No esperó a que terminara la presentación. Su voz se escuchó furiosa desde lo alto:

—¿Estás bromeando, verdad? No puedes estar hablando en serio.

Todos levantaron la vista. Ricardo se giró despacio, sin mostrar sorpresa.

—Baja, Alejandro —ordenó Ricardo.

—No —contestó él, con un tono afilado— no voy a aplaudir esta locura. ¿Quién es ella para venir aquí y dar órdenes?

Camila se le quedó viendo, tranquila.

—Es suficiente —dijo Ricardo— ella se encargará de ciertas cosas en la casa, fin del asunto.

—No es “fin del asunto” —Alejandro bajó los escalones con prisa— no pienso vivir bajo el mismo techo que…

—¿Que qué? —lo interrumpió su padre.

Alejandro apretó la mandíbula. No quería decir lo que realmente pensaba delante de todos.

—Que una desconocida tenga más poder que yo aquí.

—No se trata de poder —replicó Ricardo, con ese tono frío que usaba cuando no pensaba ceder— se trata de confianza. Y yo confío en ella, pronto será mi esposa, y tienes que acostumbrarte.

Ese “confío en ella” fue como gasolina sobre fuego. Alejandro lanzó una carcajada sarcástica.

—¿Confías en ella? No sabes nada de esta mujer.

—Sé lo suficiente —siseó Ricardo— y no voy a repetirlo.

El ambiente se había tornado pesado, los empleados se removían incómodos. Camila, sin apartar la vista de Alejandro, sonrió ligeramente, esa sonrisa parecía decir “me encanta que te moleste”.

Alejandro lo notó y eso solo empeoró su humor.

—Perfecto —dijo con sarcasmo— entonces que la nueva reina disfrute de su palacio.

Se dio la vuelta y salió de la sala.

Ricardo pidió a Camila que lo siguiera, subieron las escaleras hasta la planta alta.

—Tendrás tu propia habitación —dijo Ricardo, deteniéndose frente a una puerta de madera tallada— por ahora, no quiero apresurar las cosas —dijo, a pesar de que se la comía con la mirada, Camila respiró aliviada, ya había ensayado algunos cuantos pretextos para alejarlo, pero decidió molestarlo.

—¿Y cuándo decidirás apresurarlas? —preguntó, coquetamente —quería saber qué podría esperar de ese hombre.

Ricardo se rió.

—Paciencia, pequeña, todo a su tiempo.

Ella asintió, él se retiró para darle espacio y que se instalará cómodamente, Camila entró en la habitación, era grande, los muebles de diseño antiguo, lujosos, por un momento sintió que no debería estar ahí, pero cambió al recordar a sus padres.

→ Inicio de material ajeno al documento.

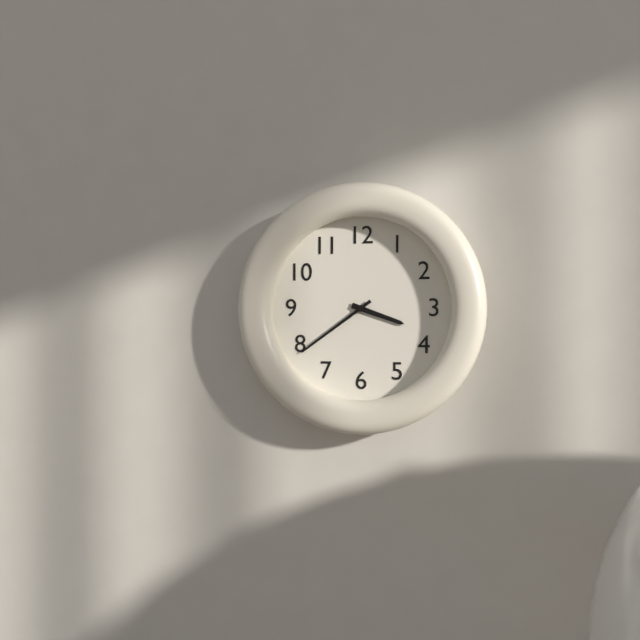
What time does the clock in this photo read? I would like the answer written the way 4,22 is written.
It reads 3,39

El resto del día Camila recorrió la mansión con el mayordomo, aprendiendo quién era quién, dónde estaba cada cosa. La casa era un laberinto de pasillos, salones y habitaciones, ella saludaba con cortesía a todos, pensando si se encontraría en algún momento con Alejandro.

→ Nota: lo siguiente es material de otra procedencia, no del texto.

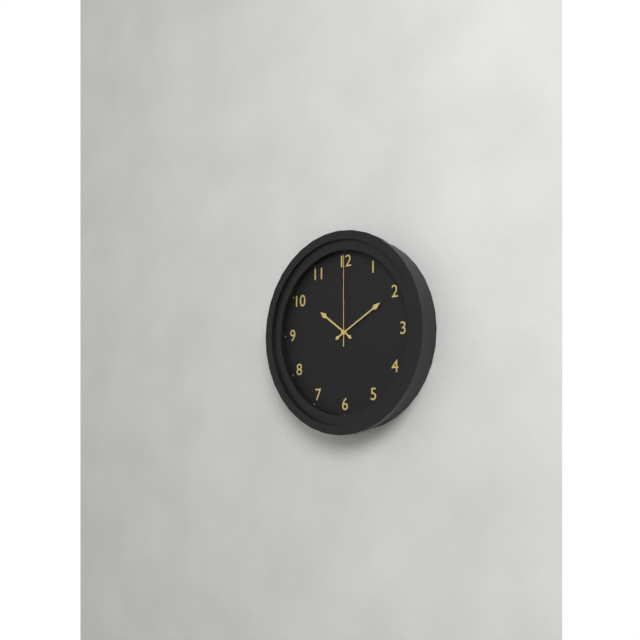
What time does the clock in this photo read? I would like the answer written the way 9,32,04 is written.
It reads 10,10,00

Él se mantenía encerrado en su ala privada, aunque no podía evitar escuchar de lejos la voz de ella dando instrucciones o hablando con el personal.

Por la noche, una tormenta eléctrica sacudía los ventanales.

Camila no podía dormir, bajó a la cocina buscando algo caliente que la relajara, una luz tenue iluminaba la estancia, no pensó encontrarse a nadie, hasta que lo vio.

Alejandro estaba allí, recargado contra la encimera, con un vaso en la mano, con la camisa medio desabotonada, y el cabello desordenado.

—Qué sorpresa —murmuró él— la nueva dueña de casa en pijama.

—No sabía que la cocina era de tu propiedad —replicó ella, abriendo un armario.

—No lo es, pero tampoco es tuya.

Camila se volvió hacia él, desafiante.

—Entonces tendremos que compartir.

Él dio un paso hacia ella.

—No juegues conmigo, Camila —dijo en un tono bajo, desafiante.

—¿Y por qué no? —susurró ella.

Ella también dio un paso hacia él, hasta que pudo sentir su respiración. Por un instante, todo se congeló, él acercó su boca a la de ella, pero, justo cuando pensó que iba a besarla, él se apartó.

—No tienes idea del tipo de hombre que soy —dijo, y salió, dejándola sola.